One signature of the New York sound was the clang of heavy reverb, and that is the defining feature of Gang Gang Dance’s music. But if the original New York sound brought the smooth melodies of Latin America and heralded the horizon of R&B, the new New York sound is an aural splinter — a kind of copy-and-paste cacophony that cries “go go go” even as everything falls to pieces, like a parody of fractured postmodern life in which everyone lives multiple identities: Art star. DJ. Fashion model. Old school. New school. It’s a frenetic existence in which creation is the only constant.

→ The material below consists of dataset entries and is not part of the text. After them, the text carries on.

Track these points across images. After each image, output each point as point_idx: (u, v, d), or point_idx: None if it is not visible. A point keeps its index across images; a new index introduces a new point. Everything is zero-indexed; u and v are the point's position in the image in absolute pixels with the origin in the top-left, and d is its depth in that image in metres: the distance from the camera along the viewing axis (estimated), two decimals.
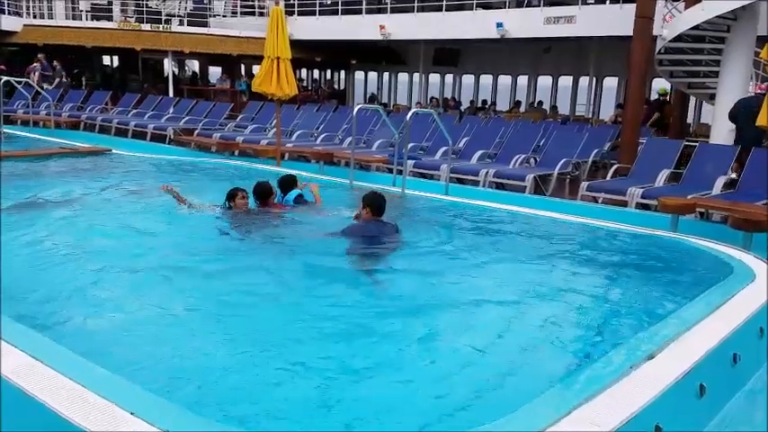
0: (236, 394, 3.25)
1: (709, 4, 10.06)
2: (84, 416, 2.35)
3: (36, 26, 20.10)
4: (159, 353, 3.65)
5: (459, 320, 4.39)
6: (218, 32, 20.27)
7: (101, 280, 4.87)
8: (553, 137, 11.80)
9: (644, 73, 10.90)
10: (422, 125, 12.56)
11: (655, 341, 3.36)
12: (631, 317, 4.52)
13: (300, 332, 4.04)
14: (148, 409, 2.42)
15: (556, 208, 7.71)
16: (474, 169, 10.35)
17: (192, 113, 16.20)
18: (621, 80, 18.90)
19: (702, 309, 3.94)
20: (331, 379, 3.42)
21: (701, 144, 10.25)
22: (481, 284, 5.29)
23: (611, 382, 2.84)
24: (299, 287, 5.13)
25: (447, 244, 6.45)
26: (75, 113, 17.02)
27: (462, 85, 24.01)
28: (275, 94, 10.33)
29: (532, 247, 6.52)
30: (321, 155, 10.82)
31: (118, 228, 6.42)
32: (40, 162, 10.36)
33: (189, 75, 26.71)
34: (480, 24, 16.66)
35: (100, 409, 2.40)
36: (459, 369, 3.63)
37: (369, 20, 18.82)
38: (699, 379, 3.10)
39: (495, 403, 3.17)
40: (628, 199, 8.54)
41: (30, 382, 2.58)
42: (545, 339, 4.11)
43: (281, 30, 9.97)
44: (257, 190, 6.77)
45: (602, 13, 14.70)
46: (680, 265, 5.84)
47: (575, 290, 5.20)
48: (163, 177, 9.50)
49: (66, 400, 2.45)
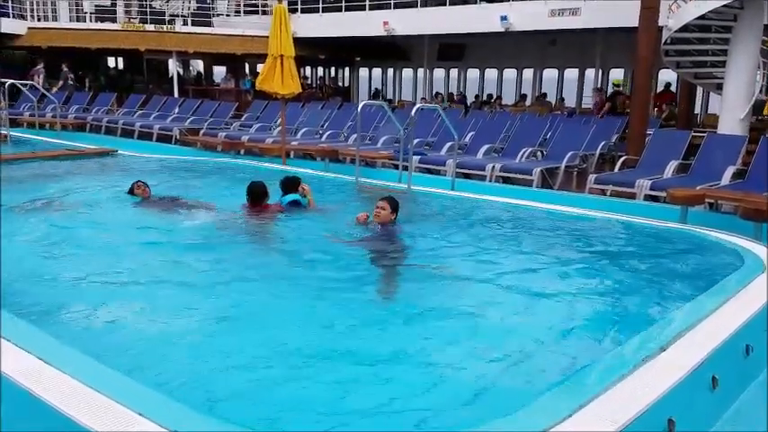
0: (243, 393, 3.23)
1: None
2: (91, 416, 2.34)
3: (40, 29, 20.15)
4: (168, 353, 3.65)
5: (467, 316, 4.36)
6: (222, 32, 20.27)
7: (110, 281, 4.87)
8: (560, 130, 11.75)
9: (650, 64, 10.81)
10: (427, 120, 12.52)
11: (666, 334, 3.32)
12: (643, 309, 4.49)
13: (310, 329, 4.04)
14: (156, 410, 2.41)
15: (564, 201, 7.66)
16: (480, 164, 10.31)
17: (197, 113, 16.23)
18: (628, 72, 18.80)
19: (714, 300, 3.90)
20: (337, 378, 3.41)
21: (709, 134, 10.17)
22: (490, 279, 5.25)
23: (622, 376, 2.80)
24: (309, 286, 5.11)
25: (455, 239, 6.41)
26: (81, 115, 17.09)
27: (467, 79, 23.93)
28: (279, 92, 10.32)
29: (541, 240, 6.48)
30: (326, 152, 10.80)
31: (126, 229, 6.43)
32: (47, 164, 10.38)
33: (194, 75, 26.75)
34: (484, 18, 16.58)
35: (107, 410, 2.39)
36: (467, 365, 3.61)
37: (372, 16, 18.77)
38: (711, 371, 3.06)
39: (506, 399, 3.14)
40: (636, 191, 8.48)
41: (37, 383, 2.57)
42: (553, 333, 4.09)
43: (285, 28, 9.96)
44: (249, 189, 6.72)
45: (607, 5, 14.58)
46: (690, 256, 5.79)
47: (584, 282, 5.17)
48: (170, 177, 9.54)
49: (72, 400, 2.44)
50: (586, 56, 19.19)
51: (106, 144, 12.56)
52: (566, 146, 10.76)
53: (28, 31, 19.97)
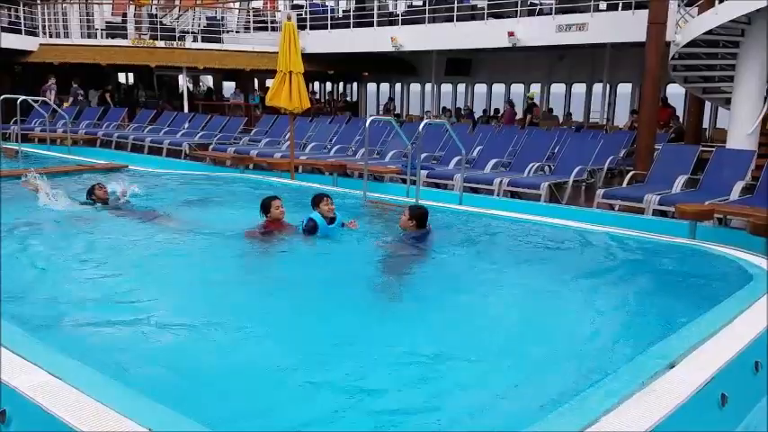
0: (251, 406, 3.24)
1: (722, 8, 9.97)
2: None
3: (52, 45, 20.37)
4: (180, 366, 3.67)
5: (475, 331, 4.37)
6: (232, 48, 20.44)
7: (126, 297, 4.90)
8: (567, 144, 11.76)
9: (658, 79, 10.83)
10: (435, 135, 12.56)
11: (674, 350, 3.31)
12: (650, 326, 4.46)
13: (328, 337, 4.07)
14: (164, 425, 2.43)
15: (572, 216, 7.66)
16: (488, 178, 10.32)
17: (206, 128, 16.35)
18: (635, 86, 18.80)
19: (723, 316, 3.88)
20: (352, 385, 3.43)
21: (718, 149, 10.16)
22: (498, 294, 5.26)
23: (629, 393, 2.80)
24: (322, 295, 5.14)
25: (461, 252, 6.43)
26: (92, 130, 17.24)
27: (475, 93, 23.99)
28: (288, 108, 10.39)
29: (548, 255, 6.48)
30: (334, 167, 10.85)
31: (140, 243, 6.49)
32: (58, 179, 10.46)
33: (204, 90, 26.95)
34: (492, 34, 16.65)
35: (115, 423, 2.41)
36: (473, 381, 3.61)
37: (380, 32, 18.88)
38: (720, 388, 3.05)
39: (506, 421, 3.14)
40: (645, 206, 8.47)
41: (49, 398, 2.60)
42: (559, 351, 4.07)
43: (294, 44, 10.05)
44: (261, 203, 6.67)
45: (614, 20, 14.63)
46: (699, 272, 5.76)
47: (591, 298, 5.15)
48: (178, 192, 9.60)
49: (79, 414, 2.46)
50: (594, 70, 19.23)
51: (116, 159, 12.65)
52: (573, 160, 10.76)
53: (39, 48, 20.19)
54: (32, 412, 2.56)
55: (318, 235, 6.35)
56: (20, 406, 2.62)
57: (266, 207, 6.50)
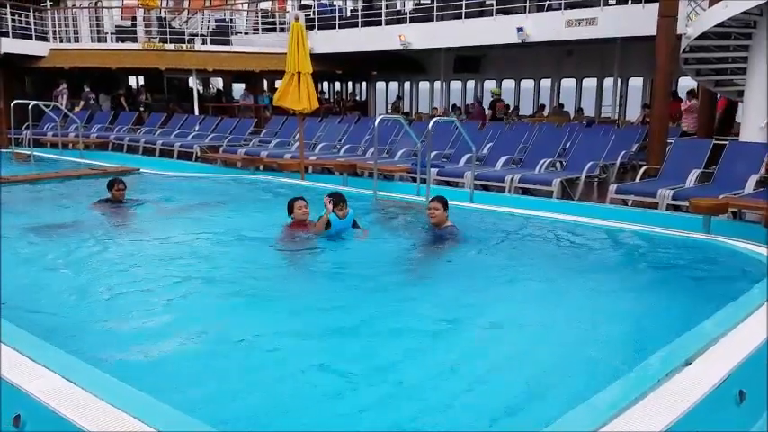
0: (266, 409, 3.24)
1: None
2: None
3: (62, 50, 20.50)
4: (198, 371, 3.68)
5: (489, 330, 4.34)
6: (240, 50, 20.49)
7: (138, 300, 4.92)
8: (579, 140, 11.68)
9: (669, 73, 10.73)
10: (444, 133, 12.52)
11: (691, 347, 3.27)
12: (666, 322, 4.42)
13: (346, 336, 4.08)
14: (171, 425, 2.43)
15: (584, 212, 7.60)
16: (499, 175, 10.27)
17: (216, 130, 16.40)
18: (647, 80, 18.66)
19: (739, 312, 3.83)
20: (364, 382, 3.45)
21: (731, 142, 10.05)
22: (512, 291, 5.24)
23: (646, 391, 2.77)
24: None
25: (476, 252, 6.39)
26: (104, 134, 17.35)
27: (485, 90, 23.91)
28: (297, 109, 10.39)
29: (562, 252, 6.44)
30: (344, 166, 10.84)
31: (155, 247, 6.51)
32: (70, 183, 10.54)
33: (213, 92, 27.01)
34: (501, 30, 16.57)
35: (130, 427, 2.40)
36: (483, 382, 3.59)
37: (389, 30, 18.86)
38: (738, 385, 3.00)
39: (520, 420, 3.11)
40: (658, 201, 8.39)
41: (60, 402, 2.60)
42: (575, 348, 4.04)
43: (302, 45, 10.04)
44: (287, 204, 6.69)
45: (624, 14, 14.51)
46: (714, 267, 5.71)
47: (607, 295, 5.12)
48: (191, 194, 9.63)
49: (91, 417, 2.46)
50: (605, 65, 19.10)
51: (128, 162, 12.71)
52: (585, 156, 10.68)
53: (50, 53, 20.32)
54: (44, 415, 2.56)
55: (332, 231, 6.34)
56: (32, 409, 2.62)
57: (290, 208, 6.52)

As DeGraw says, “Staying busy with being creative is all I know how to do at this point. It has become my life and my life has become it. Even if I resigned myself to sitting on a beach all day every day, I would still subconsciously arrange whatever shells were lying next to me in the sand. I can’t escape it.”
Just about any “cool kid” in New York who aspires to create, goes to art shows, and listens to music knows GGD, and the band is without a doubt experiencing what you might call a “moment”. When they aren’t playing together, they are DJing (for mayors, nonprofit benefits, museums, and hipsters), collaborating with other rising musicians, and helping to define the contemporary art scene.
Earlier this year, Gang Gang Dance was included in the Whitney Biennial. The artists see very little separation between their music, art, and DJ work. Says DeGraw: “DJing is a good example of how one practice can sort of open itself up and bleed into other practices.”